## Task directions:
Below is a listing. Write out exactly its lines between the one holding "x1, 11.32: -3.11 -> -5.41" and the one holding "x2, 15.936: 18.94 -> 23.8", inclusive.

## Data excerpts:
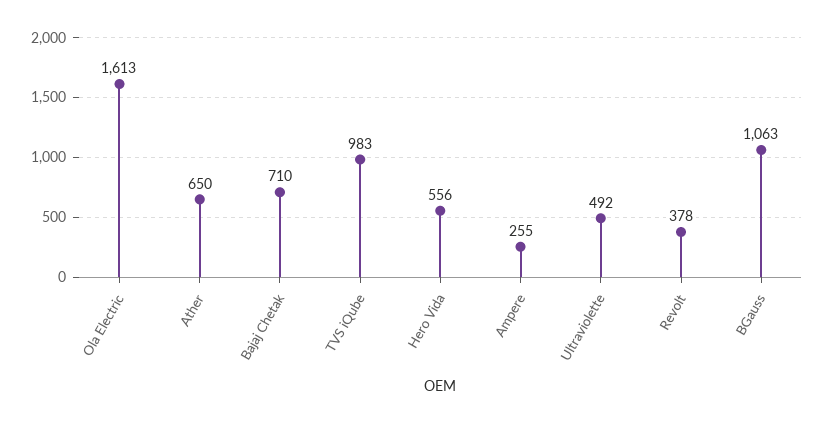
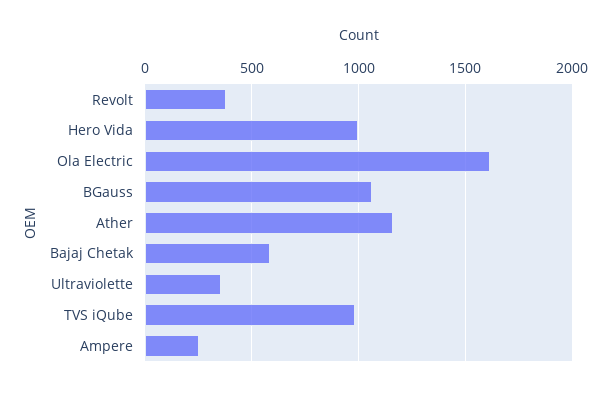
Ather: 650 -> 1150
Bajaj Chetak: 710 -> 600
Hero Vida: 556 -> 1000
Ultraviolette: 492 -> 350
* * *
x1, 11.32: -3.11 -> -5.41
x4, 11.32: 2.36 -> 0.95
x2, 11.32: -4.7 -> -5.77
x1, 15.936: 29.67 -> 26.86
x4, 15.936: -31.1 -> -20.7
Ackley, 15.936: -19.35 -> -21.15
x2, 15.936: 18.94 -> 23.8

## Exercise solution:
x1, 11.32: -3.11 -> -5.41
x4, 11.32: 2.36 -> 0.95
x2, 11.32: -4.7 -> -5.77
x1, 15.936: 29.67 -> 26.86
x4, 15.936: -31.1 -> -20.7
Ackley, 15.936: -19.35 -> -21.15
x2, 15.936: 18.94 -> 23.8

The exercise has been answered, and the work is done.